Paulo Vitor Castro – Rios de Notícias
MANAUS (AM) – A defesa da formação superior como requisito para o exercício profissional do Jornalismo ganhou força nesta quarta-feira, 26/8, com a mobilização nacional “Dia D pelo Diploma”, organizada pela Federação Nacional dos Jornalistas (FENAJ). A iniciativa busca chamar a atenção para a valorização da categoria e para a retomada da exigência de graduação específica para o exercício da profissão.
A mobilização ocorre 17 anos após a decisão do Supremo Tribunal Federal (STF) que retirou a obrigatoriedade do diploma para jornalistas. Desde então, entidades representativas da categoria defendem a retomada da exigência por meio de mudanças na legislação e da rediscussão do tema no Supremo.
O movimento também ocorre enquanto a PEC 206/2012, que prevê o retorno da obrigatoriedade do diploma, aguarda votação no plenário da Câmara dos Deputados após ter sido aprovada pelo Senado.
Em participação no programa Rios do Conhecimento, da Rádio Rios FM 95,7, as professoras Leila Ronize, coordenadora do curso de Jornalismo do Centro Universitário Fametro, e Grace Soares, coordenadora do curso de Jornalismo da Universidade Federal do Amazonas (Ufam), ao lado do diretor de Jornalismo do Portal Rios de Notícias e apresentador do programa, Rômulo Araújo, discutiram a importância da formação acadêmica para o exercício da profissão.
Formação e ética
Para Leila Ronize, independentemente das posições favoráveis ou contrárias à exigência da graduação, existe uma preocupação comum com a qualidade e a ética do Jornalismo.
“Esse debate sobre a importância do diploma é antigo, mas, independentemente de quem é a favor ou de quem é contra, uma coisa todos têm em comum: todos querem um jornalismo comprometido, um jornalismo ético, e só quem vai formar esse ser ético e comprometido é a academia”, afirmou.

A professora também destacou as transformações na forma como a sociedade consome informação, especialmente diante do crescimento da atuação de influenciadores digitais. Para ela, jornalistas também exercem influência sobre o público, mas o exercício profissional exige conhecimentos e métodos específicos.

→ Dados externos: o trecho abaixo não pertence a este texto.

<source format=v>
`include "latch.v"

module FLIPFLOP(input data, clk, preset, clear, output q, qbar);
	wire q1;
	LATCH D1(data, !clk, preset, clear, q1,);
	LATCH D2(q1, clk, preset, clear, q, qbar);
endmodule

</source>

“Hoje, vivemos em uma sociedade em que os influencers estão ganhando destaque. Costumo dizer que todo jornalista é um influencer, porque somos formadores de opinião, mas nem todo influencer é jornalista, porque apurar uma informação não é fácil. Uma coisa é ligar o microfone e pegar informações; outra é ir atrás delas, checá-las e confirmá-las várias vezes. E isso só aprendemos com a formação, praticando, errando e sendo corrigidos”, afirmou.
Estudo e vivência
Grace Soares explicou que o ambiente universitário permite ao estudante experimentar, errar e corrigir práticas antes de assumir integralmente as responsabilidades do mercado de trabalho.

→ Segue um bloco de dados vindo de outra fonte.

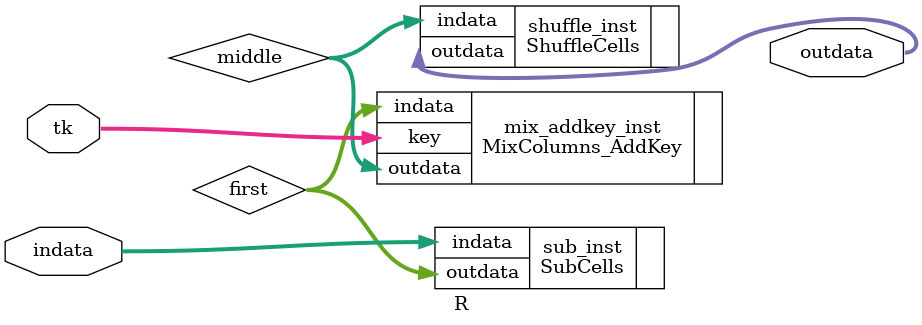
<source format=v>

module R
    (
        input wire [127:0] tk,
        input wire [127:0] indata,
        output wire [127:0] outdata
    );
        localparam blockLen = 128;
        wire [blockLen-1:0] first;

        SubCells sub_inst(.indata(indata), .outdata(first));
        wire [blockLen-1:0] middle;
        MixColumns_AddKey  mix_addkey_inst(.indata(first), .key(tk), .outdata(middle));
        ShuffleCells  shuffle_inst(.indata(middle), .outdata(outdata));
endmodule

</source>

“No ambiente universitário, você tem a oportunidade de experimentar entre erros e acertos e aprender sobre uma prática profissional extremamente complexa. Ela não lida só com gravações e produções de conteúdos audiovisuais, mas também com psicologia, sociologia, antropologia e tantas outras áreas que nos ajudam a compreender a dinâmica do ser humano”, disse.

Ao destacar a responsabilidade envolvida na produção de notícias, a professora ressaltou que um erro jornalístico pode ultrapassar os limites da informação e provocar impactos na vida das pessoas.
“Esse é um valor importantíssimo do Jornalismo, que nos difere de qualquer outro profissional, que é a dimensão do impacto que o meu conteúdo vai gerar nas famílias. Uma informação errada pode gerar um prejuízo. O compromisso com a ética e a prática de uma profissão que tem alicerçada a responsabilidade social nos alertam o tempo todo para que a gente não cometa erros”, completou.
Confiança da sociedade
Rômulo Araújo relembrou a própria trajetória durante o período em que ocorreu a decisão do STF que retirou a obrigatoriedade do diploma, em 2009.

“Quando eu estava como estudante de Jornalismo, foi quando aconteceu todo esse movimento. Então, me formei. Isso aí não me desanimou a obter o diploma. Fui atuar no mercado, virei professor e continuei a incentivar outros alunos para que obtivessem o diploma para o exercício dessa profissão”, relatou.
Para ele, a formação também está diretamente relacionada à qualidade e à segurança das informações consumidas pela sociedade.
“É uma profissão que é fundamental para que as pessoas saibam que a informação que elas estão consumindo é uma informação verificada, é uma informação checada, que passou pelo crivo de alguém, e não alguma coisa que foi jogada em um grupo ali ou em uma rede social”, afirmou.